> _The task_: Locate "staining demonstrates weak" in the data below, then output the line it is on and all following lines through the last, word for word. Skip any pictures.
BEGIN Given data
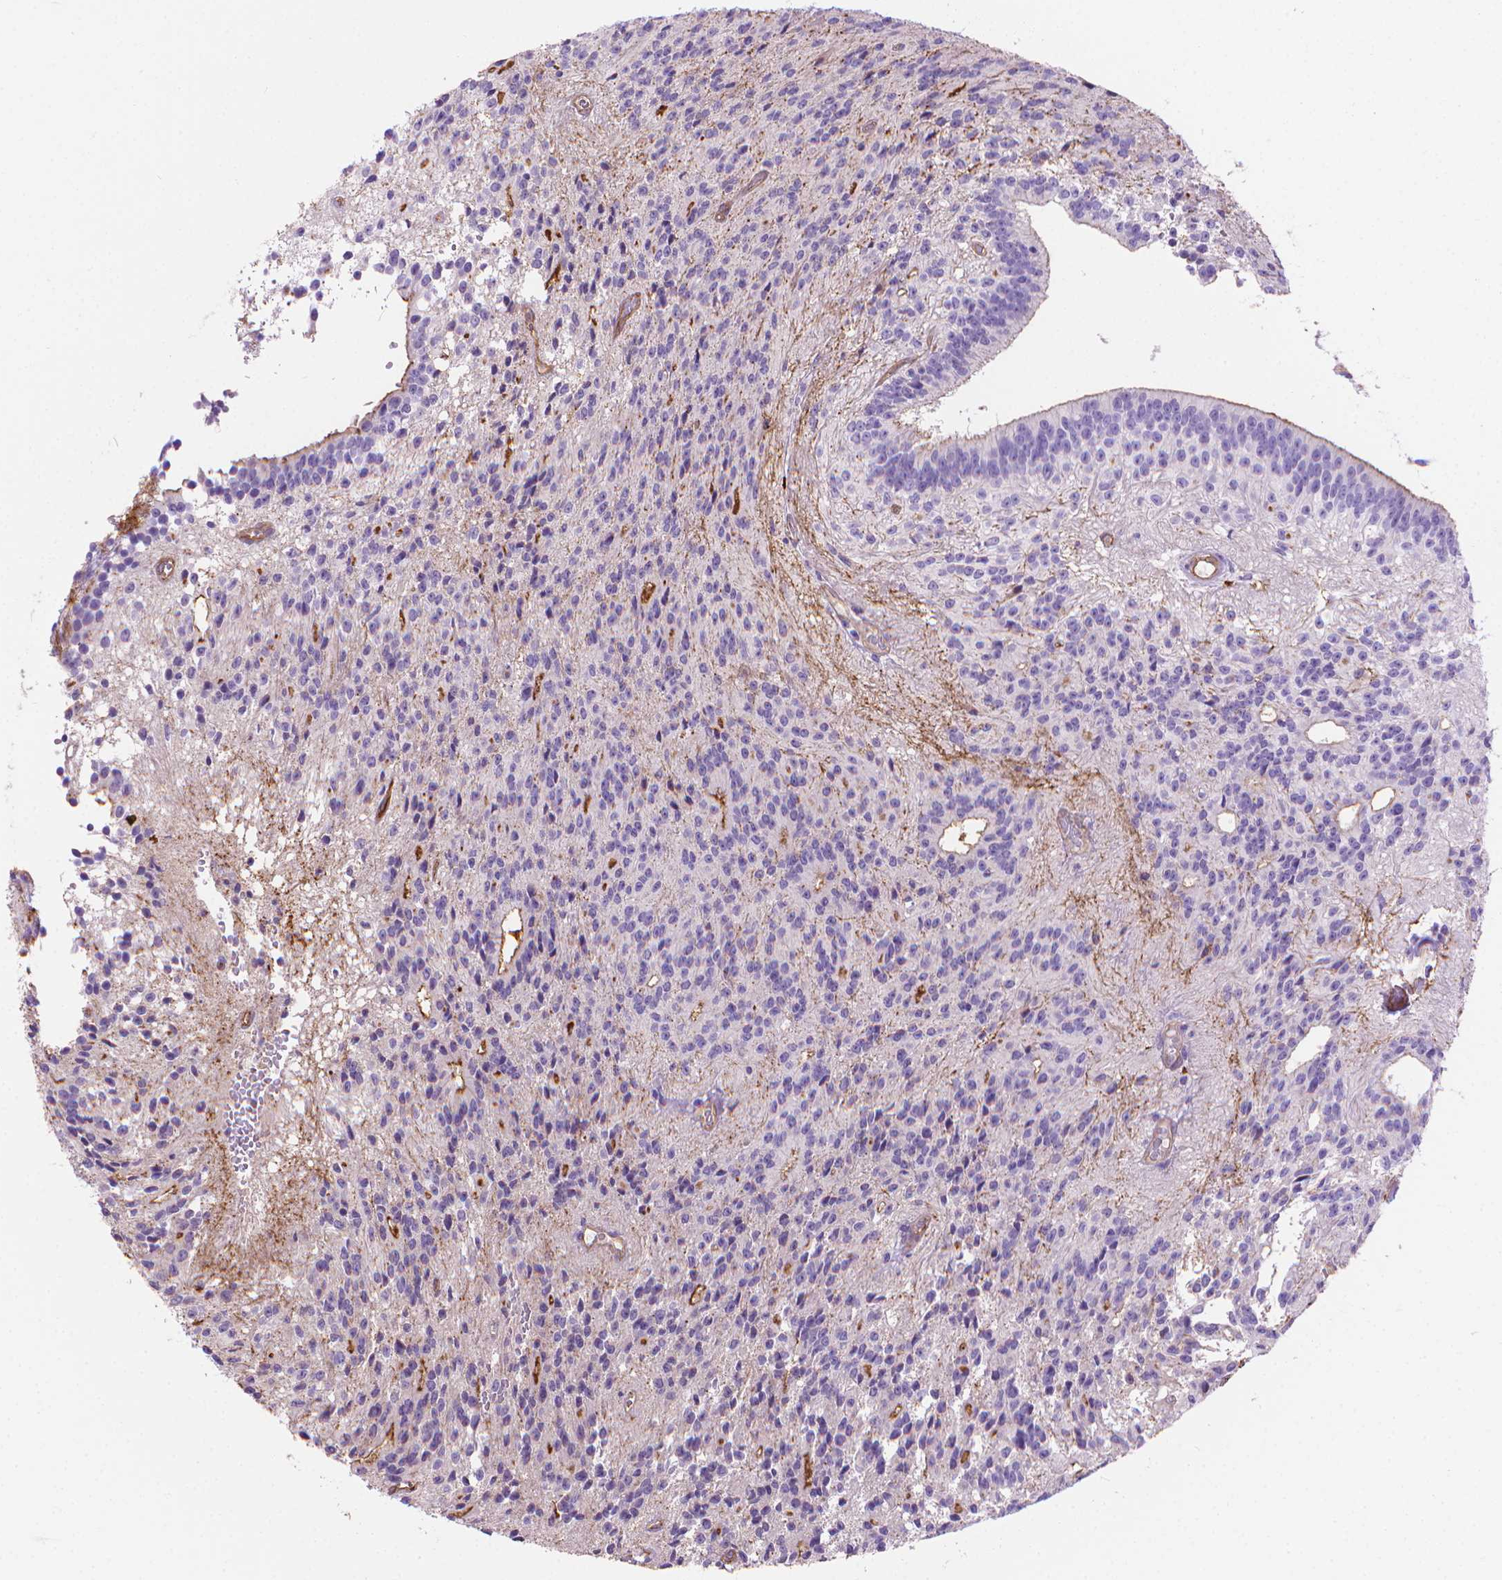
{"staining": {"intensity": "negative", "quantity": "none", "location": "none"}, "tissue": "glioma", "cell_type": "Tumor cells", "image_type": "cancer", "snomed": [{"axis": "morphology", "description": "Glioma, malignant, Low grade"}, {"axis": "topography", "description": "Brain"}], "caption": "This is an immunohistochemistry micrograph of malignant low-grade glioma. There is no positivity in tumor cells.", "gene": "CLIC4", "patient": {"sex": "male", "age": 31}}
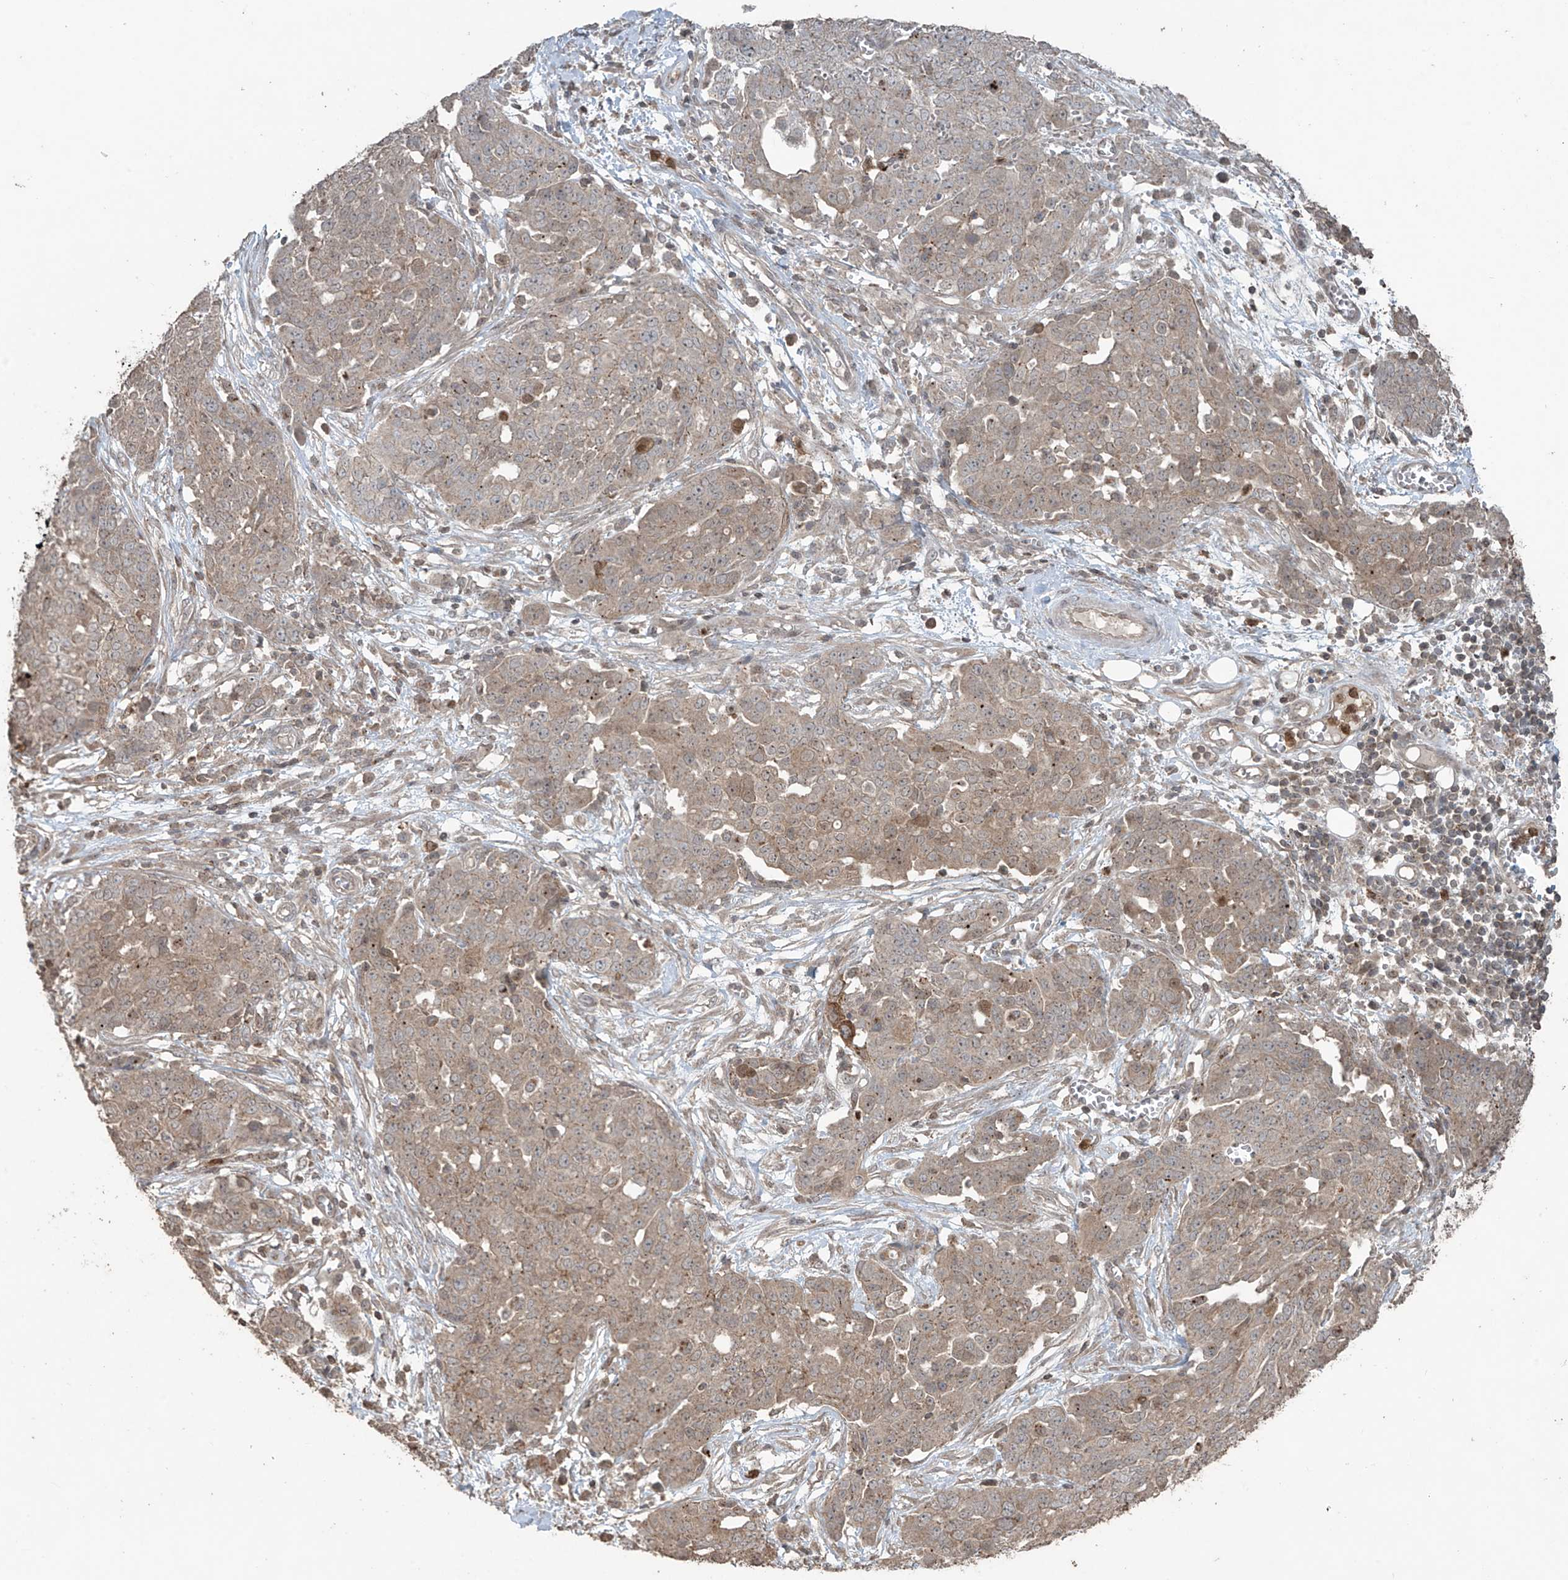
{"staining": {"intensity": "weak", "quantity": ">75%", "location": "cytoplasmic/membranous"}, "tissue": "ovarian cancer", "cell_type": "Tumor cells", "image_type": "cancer", "snomed": [{"axis": "morphology", "description": "Cystadenocarcinoma, serous, NOS"}, {"axis": "topography", "description": "Soft tissue"}, {"axis": "topography", "description": "Ovary"}], "caption": "Protein staining demonstrates weak cytoplasmic/membranous positivity in about >75% of tumor cells in ovarian cancer (serous cystadenocarcinoma).", "gene": "PGPEP1", "patient": {"sex": "female", "age": 57}}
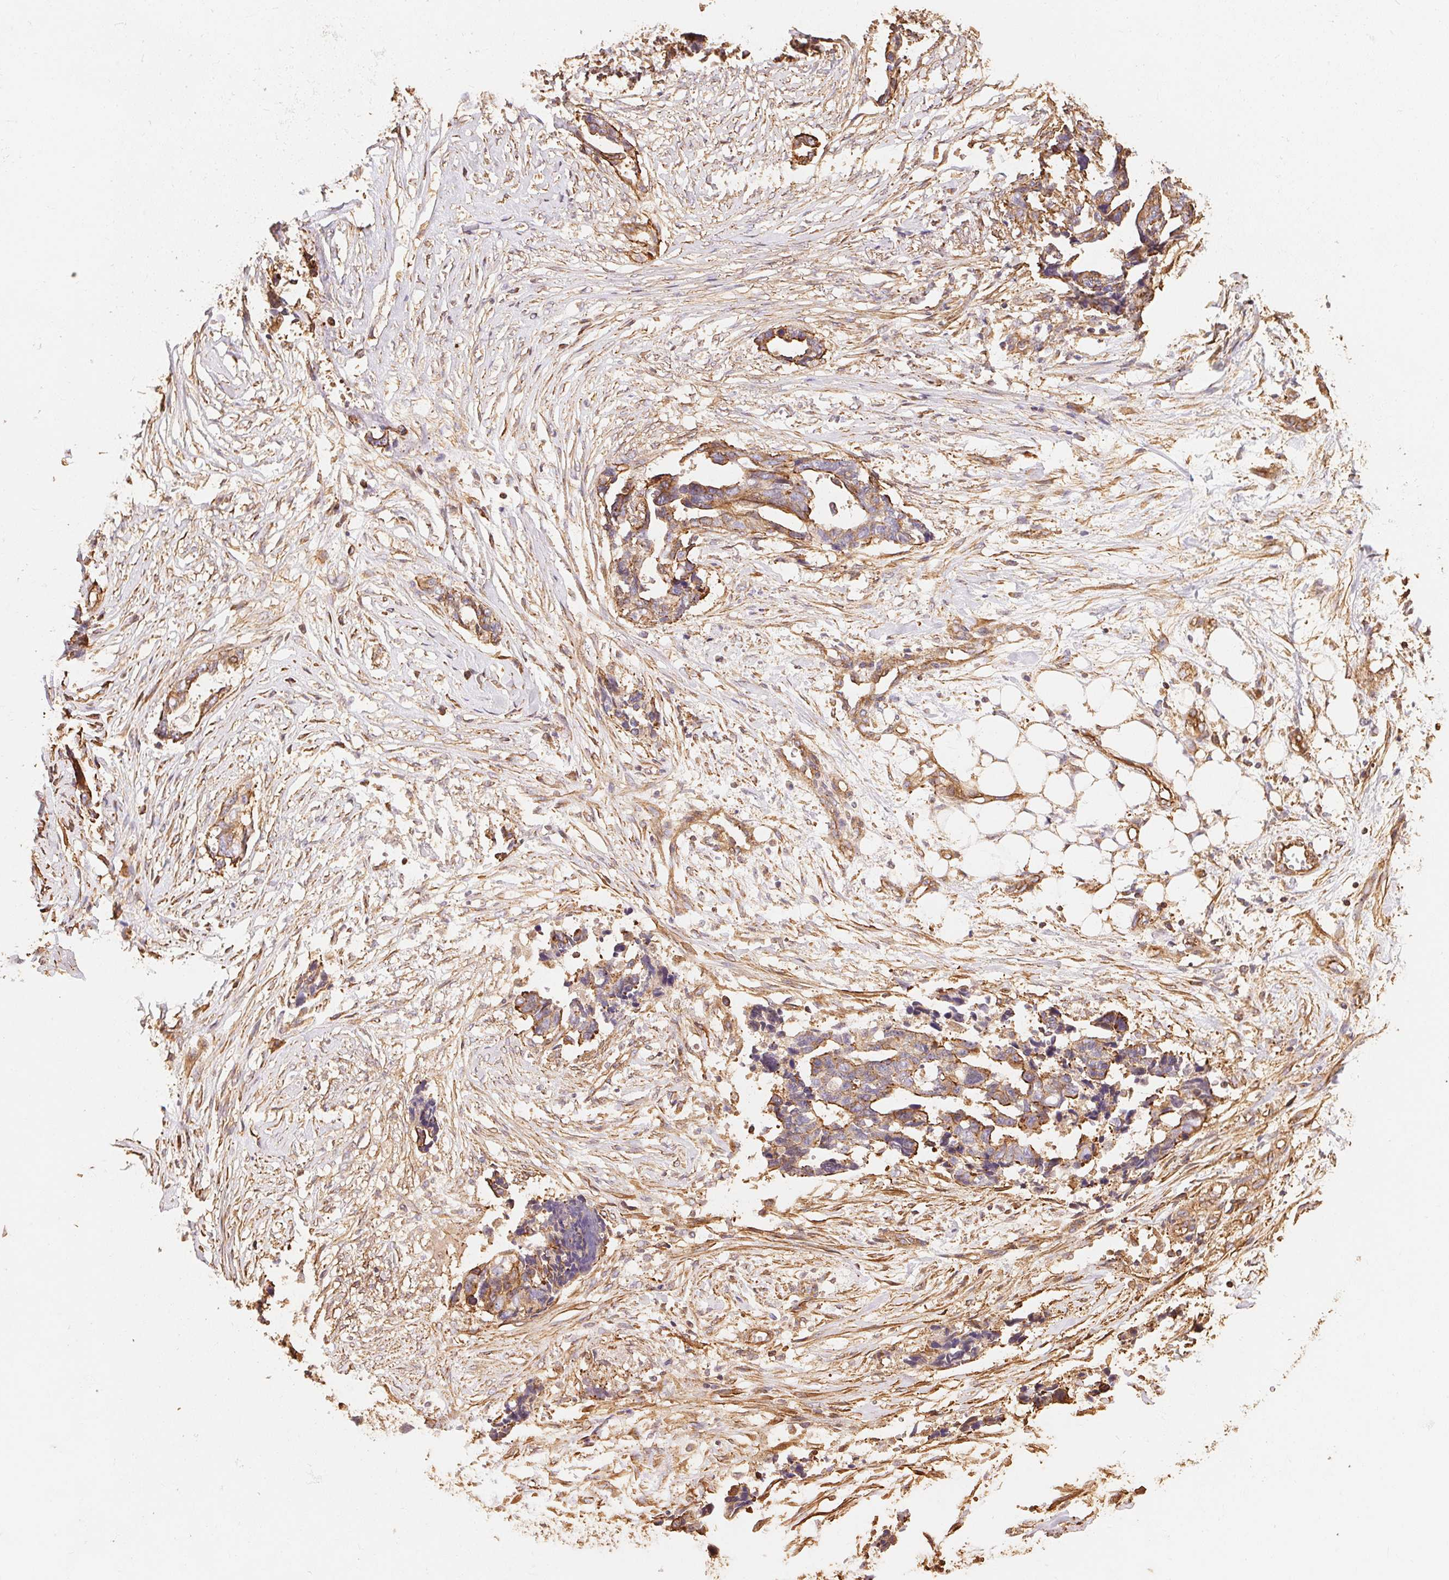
{"staining": {"intensity": "moderate", "quantity": ">75%", "location": "cytoplasmic/membranous"}, "tissue": "ovarian cancer", "cell_type": "Tumor cells", "image_type": "cancer", "snomed": [{"axis": "morphology", "description": "Cystadenocarcinoma, serous, NOS"}, {"axis": "topography", "description": "Ovary"}], "caption": "Ovarian cancer (serous cystadenocarcinoma) was stained to show a protein in brown. There is medium levels of moderate cytoplasmic/membranous staining in approximately >75% of tumor cells.", "gene": "FRAS1", "patient": {"sex": "female", "age": 69}}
END Given data
> _Response_:
{"staining": {"intensity": "weak", "quantity": ">75%", "location": "cytoplasmic/membranous"}, "tissue": "ovarian cancer", "cell_type": "Tumor cells", "image_type": "cancer", "snomed": [{"axis": "morphology", "description": "Cystadenocarcinoma, serous, NOS"}, {"axis": "topography", "description": "Soft tissue"}, {"axis": "topography", "description": "Ovary"}], "caption": "Protein staining demonstrates weak cytoplasmic/membranous positivity in about >75% of tumor cells in ovarian cancer (serous cystadenocarcinoma).", "gene": "PGPEP1", "patient": {"sex": "female", "age": 57}}
{"staining": {"intensity": "moderate", "quantity": ">75%", "location": "cytoplasmic/membranous"}, "tissue": "ovarian cancer", "cell_type": "Tumor cells", "image_type": "cancer", "snomed": [{"axis": "morphology", "description": "Cystadenocarcinoma, serous, NOS"}, {"axis": "topography", "description": "Ovary"}], "caption": "Ovarian cancer (serous cystadenocarcinoma) was stained to show a protein in brown. There is medium levels of moderate cytoplasmic/membranous staining in approximately >75% of tumor cells.", "gene": "FRAS1", "patient": {"sex": "female", "age": 69}}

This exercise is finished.